Uma denúncia feita no VHS
Vitória se baseia em uma história real que muitos brasileiros desconhecem. Eu, moradora do sul do Brasil, confesso que não a conhecia antes de assistir ao filme. O roteiro de Paula Fiúza adapta o livro de 2006 reeditado em 2023, Dona Vitória Joana da Paz, de Fábio Gusmão, com uma abordagem direta, realista e comovente. A trama acompanha Dona Nina (representada por nosso ícone maior Fernanda Montenegro), uma aposentada comum de Copacabana que, cansada da impunidade, resolve filmar tudo que acontece bem em frente a janela de sua sala: tráfico, extorsão, conivência policial, violência explicita aliciação de menores para uso e venda de drogas.
Com a ajuda do jornalista Fabio Gusmão (Alan Rocha), o material vira denúncia, chega à imprensa e à polícia e desencadeia uma investigação real que culmina na prisão de dezenas de envolvidos. Só que o preço da coragem é alto para dona Nina — e o filme mergulha justamente nessa tensão entre moral, empatia, sobrevivência e exposição pessoal.

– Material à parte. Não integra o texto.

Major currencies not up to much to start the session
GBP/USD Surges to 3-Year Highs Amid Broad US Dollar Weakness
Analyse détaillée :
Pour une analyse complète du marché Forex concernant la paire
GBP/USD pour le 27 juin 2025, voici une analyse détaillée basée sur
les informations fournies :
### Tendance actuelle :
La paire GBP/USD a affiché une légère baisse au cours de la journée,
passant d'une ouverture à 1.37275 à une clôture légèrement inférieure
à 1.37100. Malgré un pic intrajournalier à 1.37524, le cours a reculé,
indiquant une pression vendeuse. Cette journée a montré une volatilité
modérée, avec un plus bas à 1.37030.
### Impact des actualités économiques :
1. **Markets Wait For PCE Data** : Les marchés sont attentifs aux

Fernanda Montenegro é um filme em si
Aos 95 anos, a maravilhosa Fernanda Montenegro nos entrega uma atuação contida, densa e precisa — como se cada palavra pesasse o suficiente para não desperdiçar nada e cada olhar tivesse a força de um gesto intenso. Sua Dona Nina carrega não só uma câmera, mas também a memória de um país que assiste à violência cotidiana com uma naturalidade dolorosa. A naturalidade de quem já banaliza atos atrozes por questões de sobrevivência e (relativa) sanidade mental.
A personagem real, Joana Zeferino da Paz, era negra, mas foi a própria Dona Vitória quem pediu que Fernanda Montenegro a interpretasse antes de partir para outro mundo em 2023. Mesmo assim, essa decisão não passou batida por críticos e redes sociais que questionaram a escolha de uma mulher branca para o papel.
Direção entre o realismo e a reverência
As filmagens de Dona Vitória – título original no início da produção – começaram em 2022 sob o comando do diretor Breno Silveira (Entre Irmãs, 2017) na cidade de Vicência, Pernambuco. Após se recuperar da Covid, o diretor de apenas 58 anos sofreu um infarto fulminante. Após uma pausa, as filmagens foram retomadas pelo diretor e marido de Fernanda Torres, Andrucha Waddington.
A direção de Waddington é cuidadosa, com clima de tensão crescente, ainda que sem grandes ousadias e com um ritmo mais lento – muito disso em respeito e reverência ao talento e à idade avançada de Montenegro.